Use $dbh->tables to check for existence of tables (caution, may not work in DBI > 1.30).
=head2 0.08
Bug fix: add_mask() was not inserting masks
=head2 0.07
UPGRADE WARNING: collection table format changed, use new method $index->upgrade_collection_table() to recreate collection table. Calling initialize() method for a new collection will also upgrade collection table. Index backup recommended.
Added error_ prefix to error message column names in collection table
Added version column to collection table
Added language column to collection table, removed czech_language column
UPGRADE WARNING: instead of new({ czech_language => 1}), use new({ language => 'cz' })
Bug fix: storecollection_info() error if stop lists are not used
unscored_search() will now return a scalar error message if an error occurs in search
search() will croak if passed an invalid field name to search on
Added documentation for mask operations
=head2 0.06
tripie's patch v2 updates:
I've written a new module HTML::Highlight, that can be used either independently or together with DBIx::TextIndex. Its advantages include:
The module provides a very nice Google-like highlighting using different colors for different words or phrases.
The module works together with DBIx::TextIndex using its new method html_highlight().
The module can also be used to preview a context in which query words appear in resulting documents.
tripie v1 changes:
NOTE: tripie proximity index is replaced with newer compact index
structure as of version 0.22
added proximity indexing
NOTE: as of version 0.20, this syntax has changed: "some phrase"~3
rewrote the word splitter and query parser
added partial pattern matching using wildcards "%" or "*"
the "%" character means "match any characters"
car% ==> matches "car", "cars", "careful", "cartel", ....
the "*" character means "match also the plural form"
car* ==> matches only "car" or "cars"
added a database abstraction layer - all SQL queries were moved to separate module (see lib/ and the docs for new "db" option) and polished a bit for better maintainability and possible support of other SQL dialects
added stoplists
added a facility to remove documents from the index - check the documentation for new method "remove_document" for more info.
There is no way to recover all the space taken by the documents that are
being removed. This method manages to recover approx. 80% of the space.
It's recommended to rebuild the index when you remove a
significant amount of documents.
added a facility to obtain some statistical information about the index - check the documentation for new method "stat"

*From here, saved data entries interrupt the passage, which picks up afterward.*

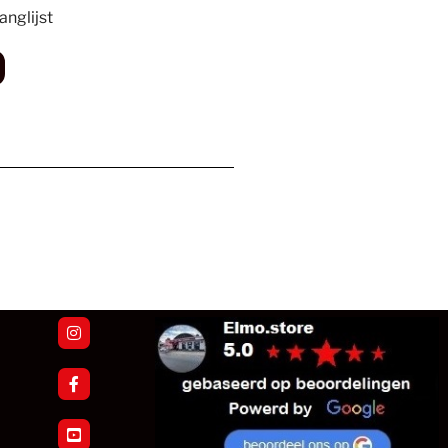
nglijst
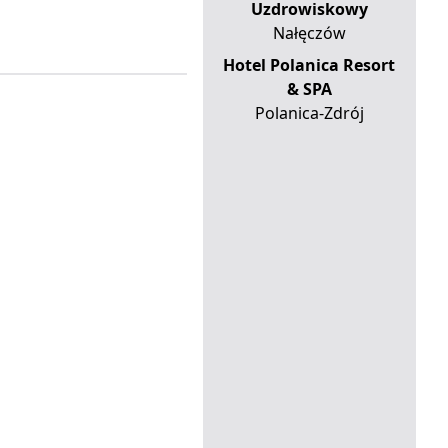
Uzdrowiskowy
Nałęczów
Hotel Polanica Resort
& SPA
Polanica-Zdrój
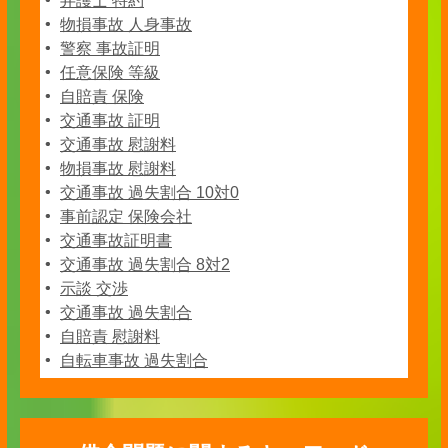
弁護士 特約
物損事故 人身事故
警察 事故証明
任意保険 等級
自賠責 保険
交通事故 証明
交通事故 慰謝料
物損事故 慰謝料
交通事故 過失割合 10対0
事前認定 保険会社
交通事故証明書
交通事故 過失割合 8対2
示談 交渉
交通事故 過失割合
自賠責 慰謝料
自転車事故 過失割合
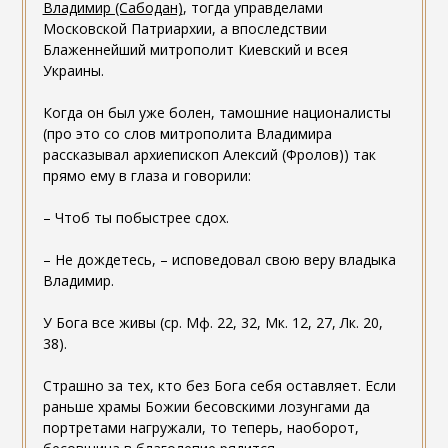
Владимир (Сабодан)
, тогда управделами
Московской Патриархии, а впоследствии
Блаженнейший митрополит Киевский и всея
Украины.
Когда он был уже болен, тамошние националисты
(про это со слов митрополита Владимира
рассказывал архиепископ Алексий (Фролов)) так
прямо ему в глаза и говорили:
– Чтоб ты побыстрее сдох.
– Не дождетесь, – исповедовал свою веру владыка
Владимир.
У Бога все живы (ср. Мф. 22, 32, Мк. 12, 27, Лк. 20,
38).
Страшно за тех, кто без Бога себя оставляет. Если
раньше храмы Божии бесовскими лозунгами да
портретами нагружали, то теперь, наоборот,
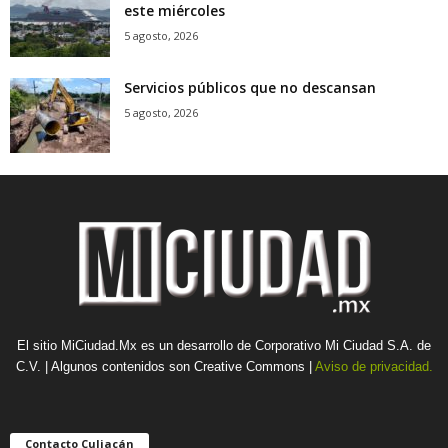
este miércoles
5 agosto, 2026
Servicios públicos que no descansan
5 agosto, 2026
El sitio MiCiudad.Mx es un desarrollo de Corporativo Mi Ciudad S.A. de
C.V. | Algunos contenidos son Creative Commons |
Aviso de privacidad.
Contacto Culiacán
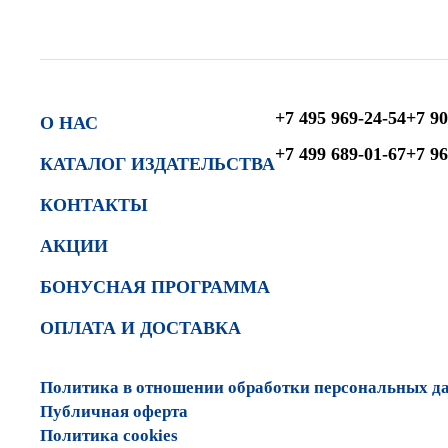
+7 495 969-24-54
+7 90
О НАС
+7 499 689-01-67
+7 96
КАТАЛОГ ИЗДАТЕЛЬСТВА
КОНТАКТЫ
АКЦИИ
БОНУСНАЯ ПРОГРАММА
ОПЛАТА И ДОСТАВКА
Политика в отношении обработки персональных д
Публичная оферта
Политика cookies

max_word_length, phrase_threshold and result_threshold are now configurable options
added configuration options to customize/localize the error messages (no_results etc.)

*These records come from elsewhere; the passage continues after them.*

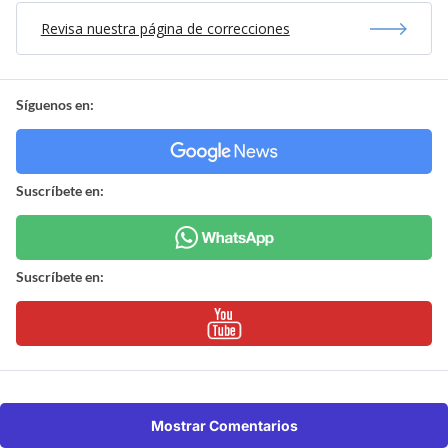
Revisa nuestra página de correcciones
Síguenos en:
Suscríbete en:
Suscríbete en:
Mostrar Comentarios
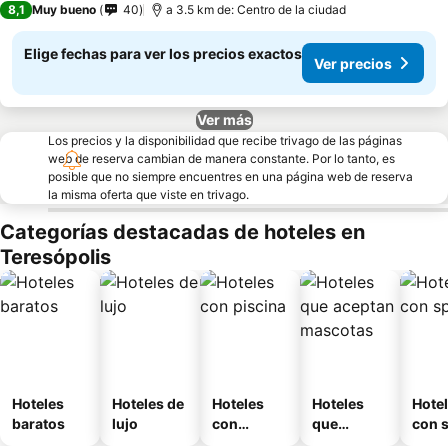
8,1
Muy bueno
40
a 3.5 km de: Centro de la ciudad
Elige fechas para ver los precios exactos
Ver precios
Ver más
Los precios y la disponibilidad que recibe trivago de las páginas
web de reserva cambian de manera constante. Por lo tanto, es
posible que no siempre encuentres en una página web de reserva
la misma oferta que viste en trivago.
Categorías destacadas de hoteles en
Teresópolis
Hoteles
Hoteles de
Hoteles
Hoteles
Hote
baratos
lujo
con
que
con 
piscina
aceptan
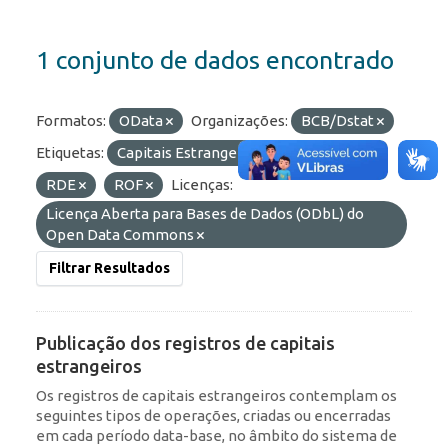
1 conjunto de dados encontrado
Formatos:
OData
Organizações:
BCB/Dstat
Etiquetas:
Capitais Estrangeiros
IED
RDE
ROF
Licenças:
Licença Aberta para Bases de Dados (ODbL) do
Open Data Commons
Filtrar Resultados
Publicação dos registros de capitais
estrangeiros
Os registros de capitais estrangeiros contemplam os
seguintes tipos de operações, criadas ou encerradas
em cada período data-base, no âmbito do sistema de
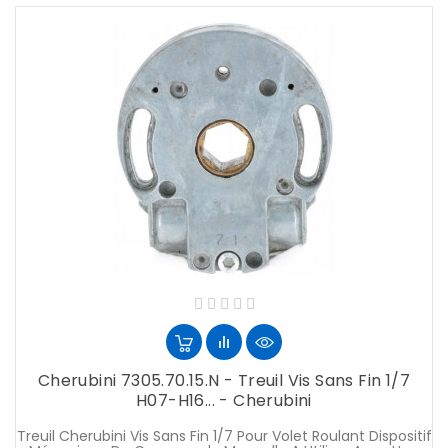
Cherubini 7305.70.15.N - Treuil Vis Sans Fin 1/7
H07-H16... - Cherubini
Treuil Cherubini Vis Sans Fin 1/7 Pour Volet Roulant Dispositif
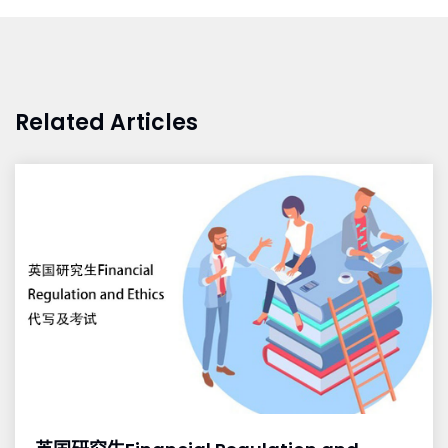
Related Articles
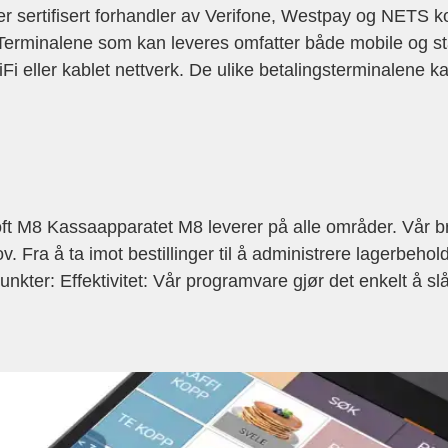
 sertifisert forhandler av Verifone, Westpay og NETS kortt
 Terminalene som kan leveres omfatter både mobile og s
eller kablet nettverk. De ulike betalingsterminalene kan
M8 Kassaapparatet M8 leverer på alle områder. Vår bruk
 Fra å ta imot bestillinger til å administrere lagerbehol
nkter: Effektivitet: Vår programvare gjør det enkelt å sl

all new configuration options are properly stored in collection's data
max_word_length limit now works much better - all words are stripped down to the maximum size before they are stored to the index, and also all query words are stripped down to the maximum word size before they are proccessed. Now when the max word length is set to, say, six and a user searches for for example "consciousness", all documents containing any words beginning with "consci" are returned Therefore the new max_word_length option is not a limit of a word size, but rather a "resolution" preference. added some comments and occasionally corrected indentation
documented the enhancements
bugfix: when RaiseError was set on a DBI connection, then one query which only switched off PrintError to avoid some problems, failed
note: the interface was not changed - old code using this module should run without any changes
Thanks for this excellent module and please excuse my inferior English !
Tomas Styblo, tripie@cpan.org
=head2 0.05
Added unscored_search() which returns a reference to an array of doc_ids, without scores. Should be much faster than scored search.
Added error handling in case _occurence() doesn't return a number.
=head2 0.04
Bug fix: add_document() will return if passed empty array ref instead of producing error.
Changed booleancompare() and phrasesearch() so and_words and phrases behave better in multiple-field searches. Result set for each field is calculated first, then union of all fields is taken for final result set.
Scores are scaled lower in _search().
=head2 0.03
Added example scripts in examples/.
=head2 0.02
Added or_mask_set.
=head2 0.01
Initial public release. Should be considered beta, and methods may be added or changed until the first stable release.
=cut